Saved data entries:
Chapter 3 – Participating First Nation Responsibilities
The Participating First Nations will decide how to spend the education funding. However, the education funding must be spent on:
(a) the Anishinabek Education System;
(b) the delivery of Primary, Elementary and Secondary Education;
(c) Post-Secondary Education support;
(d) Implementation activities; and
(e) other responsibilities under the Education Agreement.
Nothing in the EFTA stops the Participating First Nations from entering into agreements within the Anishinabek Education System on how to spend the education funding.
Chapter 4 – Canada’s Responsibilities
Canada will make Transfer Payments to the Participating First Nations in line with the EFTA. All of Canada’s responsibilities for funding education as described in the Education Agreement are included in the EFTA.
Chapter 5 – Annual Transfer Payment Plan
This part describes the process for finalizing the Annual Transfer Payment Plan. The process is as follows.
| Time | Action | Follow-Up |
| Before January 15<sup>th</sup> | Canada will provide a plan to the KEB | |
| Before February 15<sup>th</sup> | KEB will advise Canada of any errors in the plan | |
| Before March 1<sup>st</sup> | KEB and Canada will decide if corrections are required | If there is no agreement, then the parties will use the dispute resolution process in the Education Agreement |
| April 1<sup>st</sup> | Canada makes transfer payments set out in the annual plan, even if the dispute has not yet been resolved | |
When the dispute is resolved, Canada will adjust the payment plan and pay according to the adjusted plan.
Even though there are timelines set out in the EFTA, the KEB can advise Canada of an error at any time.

» **About this task**
Copy out every entry above exactly.

» **Your response**
Chapter 3 – Participating First Nation Responsibilities
The Participating First Nations will decide how to spend the education funding. However, the education funding must be spent on:
(a) the Anishinabek Education System;
(b) the delivery of Primary, Elementary and Secondary Education;
(c) Post-Secondary Education support;
(d) Implementation activities; and
(e) other responsibilities under the Education Agreement.
Nothing in the EFTA stops the Participating First Nations from entering into agreements within the Anishinabek Education System on how to spend the education funding.
Chapter 4 – Canada’s Responsibilities
Canada will make Transfer Payments to the Participating First Nations in line with the EFTA. All of Canada’s responsibilities for funding education as described in the Education Agreement are included in the EFTA.
Chapter 5 – Annual Transfer Payment Plan
This part describes the process for finalizing the Annual Transfer Payment Plan. The process is as follows.
| Time | Action | Follow-Up |
| Before January 15<sup>th</sup> | Canada will provide a plan to the KEB | |
| Before February 15<sup>th</sup> | KEB will advise Canada of any errors in the plan | |
| Before March 1<sup>st</sup> | KEB and Canada will decide if corrections are required | If there is no agreement, then the parties will use the dispute resolution process in the Education Agreement |
| April 1<sup>st</sup> | Canada makes transfer payments set out in the annual plan, even if the dispute has not yet been resolved | |
When the dispute is resolved, Canada will adjust the payment plan and pay according to the adjusted plan.
Even though there are timelines set out in the EFTA, the KEB can advise Canada of an error at any time.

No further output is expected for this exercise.